Custom substitution matrices and sequence types#
If the MSA software supports protein sequence alignment and custom substitution matrices, e.g. MUSCLE and MAFFT, almost any type of sequence can be aligned. Let’s show this on the example of a nonsense alphabet.
import numpy as np
import biotite.application.mafft as mafft
import biotite.sequence as seq
import biotite.sequence.align as align
alphabet = seq.Alphabet(("foo", "bar", 42))
sequences = [
seq.GeneralSequence(alphabet, symbols) for symbols in [
["foo", "bar", 42, "foo", "foo", 42, 42],
["foo", 42, "foo", "bar", "foo", 42, 42],
]
]
matrix = align.SubstitutionMatrix(
alphabet, alphabet, np.array([
[ 100, -100, -100],
[-100, 100, -100],
[-100, -100, 100]
])
)
alignment = mafft.MafftApp.align(sequences, matrix=matrix)

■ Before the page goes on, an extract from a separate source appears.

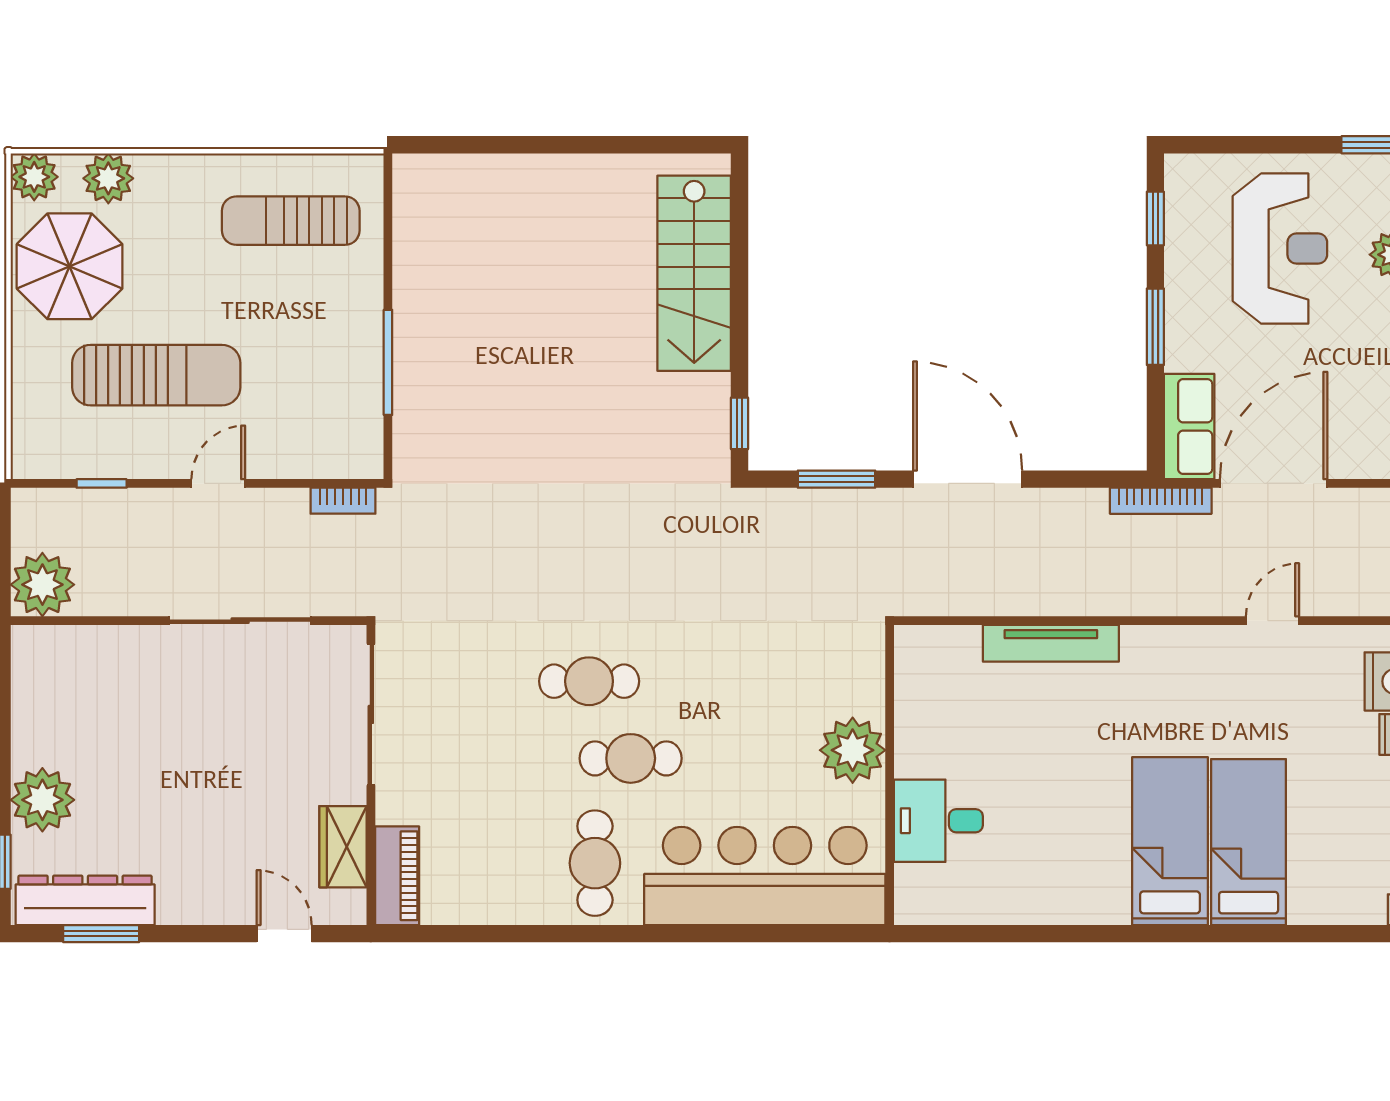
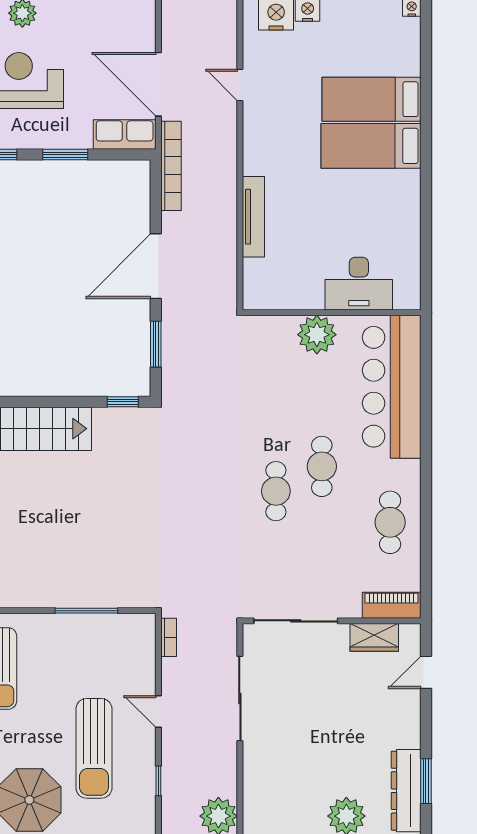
sun lounger: (156, 375) -> (94, 748), turned 180
bookcase: (1161, 501) -> (171, 166), width x1.48, depth x1.31
desk: (938, 821) -> (359, 284), width x1.37
cafe table: (595, 863) -> (390, 522), moved, turned 90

# As the alphabet does not have characters as symbols
# the alignment cannot be directly printed
# However, we can print the trace
print(alignment.trace)
[[ 0 0]
[ 1 -1]
[ 2 1]
[ 3 2]
[-1 3]
[ 4 4]
[ 5 5]
[ 6 6]]
This works, because internally the sequences and the matrix are converted into protein sequences/matrix. Then the masquerading sequences are aligned via the software and finally the sequences are mapped back into the original sequence type.